Thorn has always been a man who knows his way around a gym and it will surprise nobody to hear that love of pushing his body to the edge and beyond hasn't changed.
"That will never end," he says. "I love it. The only thing that has changed is I don't play. I have a charity league game next week. I can't stop that.
"Do I still think I can play? Yeah, I do. Not 16 rounds straight for 80 minutes [each game] but I still think I can play, no question.
"But my time's done. It's important for me to know that."
Thorn erupts with laughter.
"When I say that to you, it's more for me ... because I just live to play. I'm getting on with my life. There is still the kid there that wants to play and that's why I played till I was 41. The fire still burns."
It's not easy to win Thorn's respect on a football field. What did it for Kaino, the 35-year-old 81-test veteran who is heading for French club Toulouse after this season, is how he played in the test against France in Wellington in 2009, a week after New Zealand's defeat to the same side in Dunedin.
Hooker Keven Mealamu fronted, too, remembers Thorn but what impressed him so much about Kaino was that the blindside flanker finally proved himself.
"When new All Blacks come in, they've got to find their feet, they have to find the next level. Some guys take a while and some guys do it straight away. Usually it's that intensity and physicality - the mindset to become a soldier.
"When I saw those guys come to play and Jerome step up like that, it was really encouraging.
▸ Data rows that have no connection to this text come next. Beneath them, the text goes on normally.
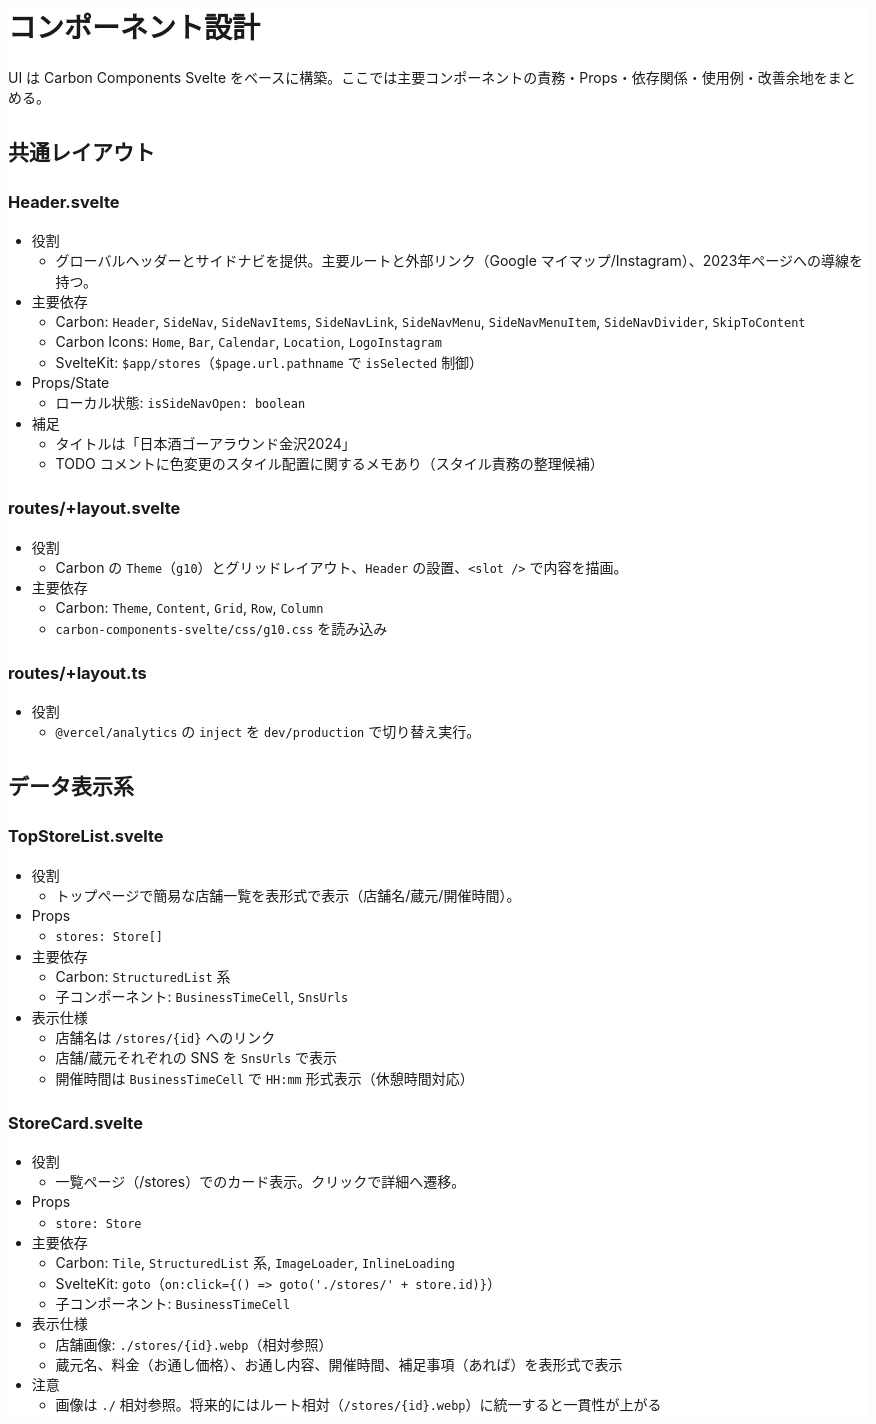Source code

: # コンポーネント設計

UI は Carbon Components Svelte をベースに構築。ここでは主要コンポーネントの責務・Props・依存関係・使用例・改善余地をまとめる。

## 共通レイアウト

### Header.svelte
- 役割
  - グローバルヘッダーとサイドナビを提供。主要ルートと外部リンク（Google マイマップ/Instagram）、2023年ページへの導線を持つ。
- 主要依存
  - Carbon: `Header`, `SideNav`, `SideNavItems`, `SideNavLink`, `SideNavMenu`, `SideNavMenuItem`, `SideNavDivider`, `SkipToContent`
  - Carbon Icons: `Home`, `Bar`, `Calendar`, `Location`, `LogoInstagram`
  - SvelteKit: `$app/stores`（`$page.url.pathname` で `isSelected` 制御）
- Props/State
  - ローカル状態: `isSideNavOpen: boolean`
- 補足
  - タイトルは「日本酒ゴーアラウンド金沢2024」
  - TODO コメントに色変更のスタイル配置に関するメモあり（スタイル責務の整理候補）

### routes/+layout.svelte
- 役割
  - Carbon の `Theme`（`g10`）とグリッドレイアウト、`Header` の設置、`<slot />` で内容を描画。
- 主要依存
  - Carbon: `Theme`, `Content`, `Grid`, `Row`, `Column`
  - `carbon-components-svelte/css/g10.css` を読み込み

### routes/+layout.ts
- 役割
  - `@vercel/analytics` の `inject` を `dev/production` で切り替え実行。

## データ表示系

### TopStoreList.svelte
- 役割
  - トップページで簡易な店舗一覧を表形式で表示（店舗名/蔵元/開催時間）。
- Props
  - `stores: Store[]`
- 主要依存
  - Carbon: `StructuredList` 系
  - 子コンポーネント: `BusinessTimeCell`, `SnsUrls`
- 表示仕様
  - 店舗名は `/stores/{id}` へのリンク
  - 店舗/蔵元それぞれの SNS を `SnsUrls` で表示
  - 開催時間は `BusinessTimeCell` で `HH:mm` 形式表示（休憩時間対応）

### StoreCard.svelte
- 役割
  - 一覧ページ（/stores）でのカード表示。クリックで詳細へ遷移。
- Props
  - `store: Store`
- 主要依存
  - Carbon: `Tile`, `StructuredList` 系, `ImageLoader`, `InlineLoading`
  - SvelteKit: `goto`（`on:click={() => goto('./stores/' + store.id)}`）
  - 子コンポーネント: `BusinessTimeCell`
- 表示仕様
  - 店舗画像: `./stores/{id}.webp`（相対参照）
  - 蔵元名、料金（お通し価格）、お通し内容、開催時間、補足事項（あれば）を表形式で表示
- 注意
  - 画像は `./` 相対参照。将来的にはルート相対（`/stores/{id}.webp`）に統一すると一貫性が上がる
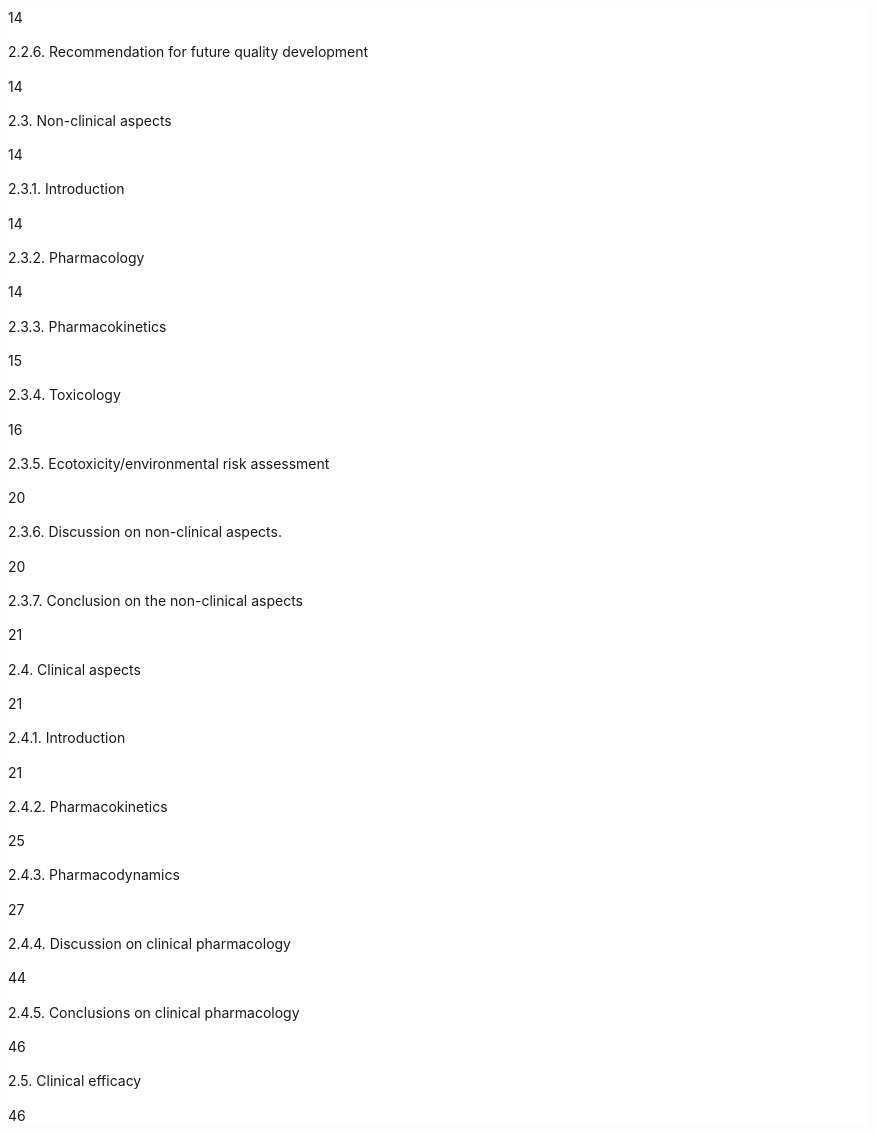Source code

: 14

2.2.6. Recommendation for future quality development

14

2.3. Non-clinical aspects

14

2.3.1. Introduction

14

2.3.2. Pharmacology

14

2.3.3. Pharmacokinetics

15

2.3.4. Toxicology

16

2.3.5. Ecotoxicity/environmental risk assessment

20

2.3.6. Discussion on non-clinical aspects.

20

2.3.7. Conclusion on the non-clinical aspects

21

2.4. Clinical aspects

21

2.4.1. Introduction

21

2.4.2. Pharmacokinetics

25

2.4.3. Pharmacodynamics

27

2.4.4. Discussion on clinical pharmacology

44

2.4.5. Conclusions on clinical pharmacology

46

2.5. Clinical efficacy

46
I felt it was a real turning point for him and from that time on, I trusted him completely.
''He was arguably the best player at the 2011 World Cup. He's had this great career and it's always good to see him. I have a lot of respect for him."
Thorn played league or rugby for 22 years - starting in the NRL as a teenager when standards were very different and pretty much anything went.
"There were some real soldiers, mate. League was tough in the 90s."
What makes McCaw, the former All Blacks captain who played 148 tests and led the side to two World Cups, who played with broken ribs and a broken foot and who sometimes dragged his teams over the finish line through sheer willpower, stand out for Thorn was his toughness and bravery.
"The thing about Richie is that he's naturally a solid unit. He's a big guy. Really stripped and fit, he was down around the 103kg to 105kg mark, but he could have naturally been a bigger guy which made him a physical guy. Some guys you run into, and they're soft. Some guys you run into, and they're like concrete. He was like that. He had a massive engine and was a highly motivated, intelligent guy.
"You get a real feel for the good No 7s. The ones that are good - they get over the ball early, and it's the bravery that you notice. You get 118kg or 120kg flying at their back or head or neck when they're curled over the ball. I used to smash them with everything I had at a full sprint. It's a real courageous thing.
"You have to be brave to do that and especially to do it for 15 years. Mate, the thing about Richie McCaw - teams all around the world in test rugby or Super Rugby, they're hitting him, they're going after him. He's in there in the trenches. Those guys are tough, tough roosters.
"He worked on a lot of stuff. His carrying wasn't great but he worked on it and become a good carrier. He was horrendous in the lineout and in the end could take good ball at the front. He worked at taking kickoffs. His captaincy when I came in in 2008 was reasonable but it was in a really good space by 2011, and by 2015, it looked like he had mastered it. It was a pleasure to play next to him."